Prostate cancer is the most common cancer in men, with over 248,000 new cases diagnosed in the United States each year. It is estimated that about 1 in 9 men will be diagnosed with prostate cancer during their lifetime. However, there are steps that men can take to reduce their risk of developing prostate cancer and to detect the disease early, when it is most treatable.
Reducing your risk of prostate cancer starts with making healthy lifestyle choices. Eating a balanced diet that includes plenty of fruits, vegetables, and whole grains can help reduce the risk of developing prostate cancer. Additionally, avoiding high-fat foods and red meat, and maintaining a healthy weight, can lower the risk of developing prostate cancer. Regular exercise has also been shown to reduce the risk of prostate cancer, so it’s important to stay active and maintain a healthy weight.

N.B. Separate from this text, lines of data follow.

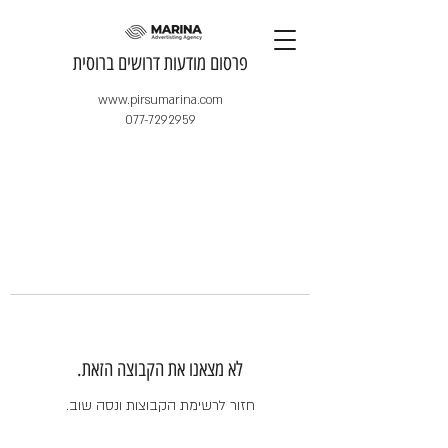
​פרסום מודעות דרושים ברוסית
www.pirsumarina.com
077-7292959
לא מצאנו את הקבוצה הזאת.
חזור לרשימת הקבוצות ונסה שוב.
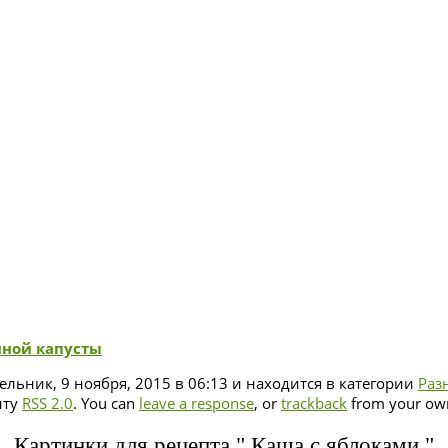
нной капусты
льник, 9 ноября, 2015 в 06:13 и находится в категории
Раз
нту
RSS 2.0
. You can
leave a response
, or
trackback
from your own
Картинки для рецепта " Каша с яблоками "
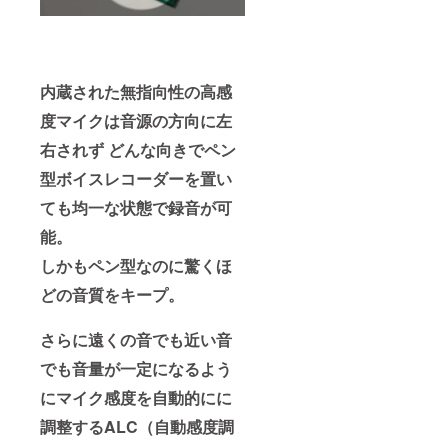
内蔵された無指向性の高感
度マイクは音源の方向に左
右されず どんな向きでペン
型ボイスレコーダーを置い
ても均一な状態で録音が可
能。
しかもペン型なのに驚くほ
どの音質をキープ。
さらに遠くの音でも近い音
でも音量が一定になるよう
にマイク感度を自動的にに
調整するALC（自動感度調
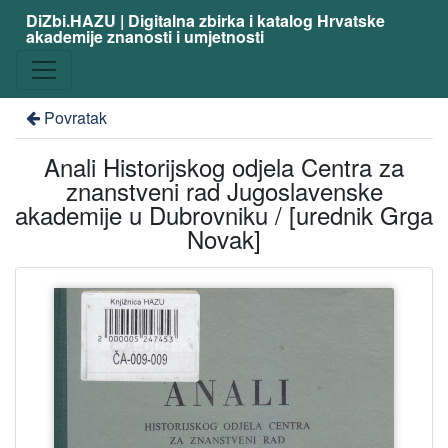
DiZbi.HAZU | Digitalna zbirka i katalog Hrvatske
akademije znanosti i umjetnosti
Povratak
Anali Historijskog odjela Centra za
znanstveni rad Jugoslavenske
akademije u Dubrovniku / [urednik Grga
Novak]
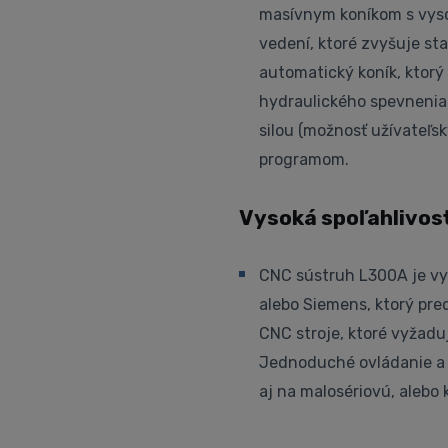
masívnym koníkom s vyso
vedení, ktoré zvyšuje stab
automatický koník, ktorý
hydraulického spevnenia 
silou (možnosť užívateľsky
programom.
Vysoká spoľahlivos
CNC sústruh L300A je v
alebo Siemens, ktorý pre
CNC stroje, ktoré vyžadu
Jednoduché ovládanie a u
aj na malosériovú, alebo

Additionally, there are certain dietary supplements that have been linked to a reduced risk of prostate cancer. Some studies have shown that vitamin E, selenium, and lycopene (found in tomatoes) may help reduce the risk of developing prostate cancer. However, it’s important to discuss any dietary supplements with a healthcare provider before adding them to your routine, as some supplements can interact with medications or other health conditions.
In addition to lifestyle choices, early detection strategies can also help reduce the risk of prostate cancer. The American Cancer Society recommends that men talk to their healthcare provider about the pros and cons of prostate cancer screening starting at age 50 for men at average risk. For men at higher risk, such as African American men or men with a family history of prostate cancer, screening should start at age 45. For men at even higher risk, such as those with multiple family members who have had prostate cancer before age 65, screening should start at age 40.

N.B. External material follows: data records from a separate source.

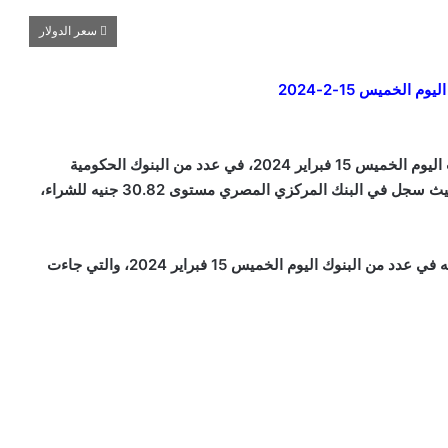
سعر الدولار
الخميس 15-2-2024
، مع صباح تعاملات اليوم الخميس 15 فبراير 2024، في عدد من البنوك الحكومية
والخاصة وشركات الصرافة العاملة في السوق المصرفي، حيث سجل في البنك المركزي المصري مستوى 30.82 جنيه للشراء،
مقابل الجنيه في عدد من البنوك اليوم الخميس 15 فبراير 2024، والتي جاءت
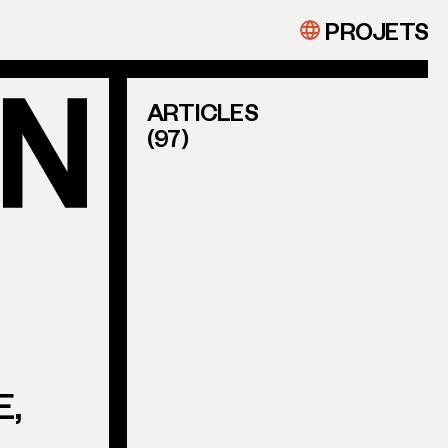
PROJETS
ARTICLES
(97)
E,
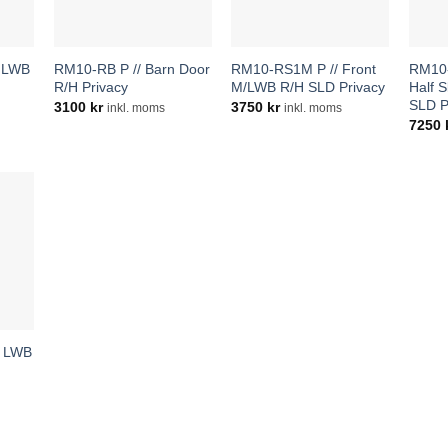
3 LWB
RM10-RB P // Barn Door
RM10-RS1M P // Front
RM10-
R/H Privacy
M/LWB R/H SLD Privacy
Half 
SLD P
3100
kr
3750
kr
inkl. moms
inkl. moms
7250
3 LWB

Prostate cancer screening typically involves a digital rectal exam and a prostate-specific antigen (PSA) blood test. The PSA test measures the level of PSA in the blood, and an elevated PSA level can indicate the presence of prostate cancer. If prostate cancer is suspected, a biopsy may be performed to confirm the diagnosis.

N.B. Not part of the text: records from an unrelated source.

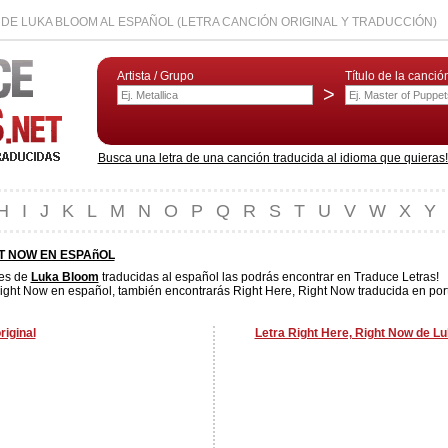
 DE LUKA BLOOM AL ESPAÑOL (LETRA CANCIÓN ORIGINAL Y TRADUCCIÓN)
Artista / Grupo
Título de la canció
>
Busca una letra de una canción traducida al idioma que quieras! L
H
I
J
K
L
M
N
O
P
Q
R
S
T
U
V
W
X
Y
HT NOW EN ESPAñOL
nes de
Luka Bloom
traducidas al español las podrás encontrar en Traduce Letras!
ight Now en español, también encontrarás Right Here, Right Now traducida en port
riginal
Letra Right Here, Right Now de L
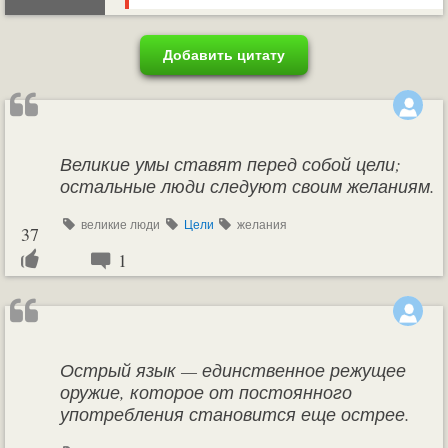
Добавить цитату
Великие умы ставят перед собой цели;
остальные люди следуют своим желаниям.
великие люди
Цели
желания
37
1
Острый язык — единственное режущее
оружие, которое от постоянного
употребления становится еще острее.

It’s important to have an open and honest conversation with a healthcare provider about the potential benefits and risks of prostate cancer screening, as well as any other health concerns related to prostate cancer.
By making healthy lifestyle choices and staying on top of regular screenings, men can reduce their risk of developing prostate cancer and increase the likelihood of detecting the disease early, when it is most treatable. Understanding the risk factors, knowing the early detection strategies, and having open discussions with healthcare providers can help men take proactive steps to protect their prostate health.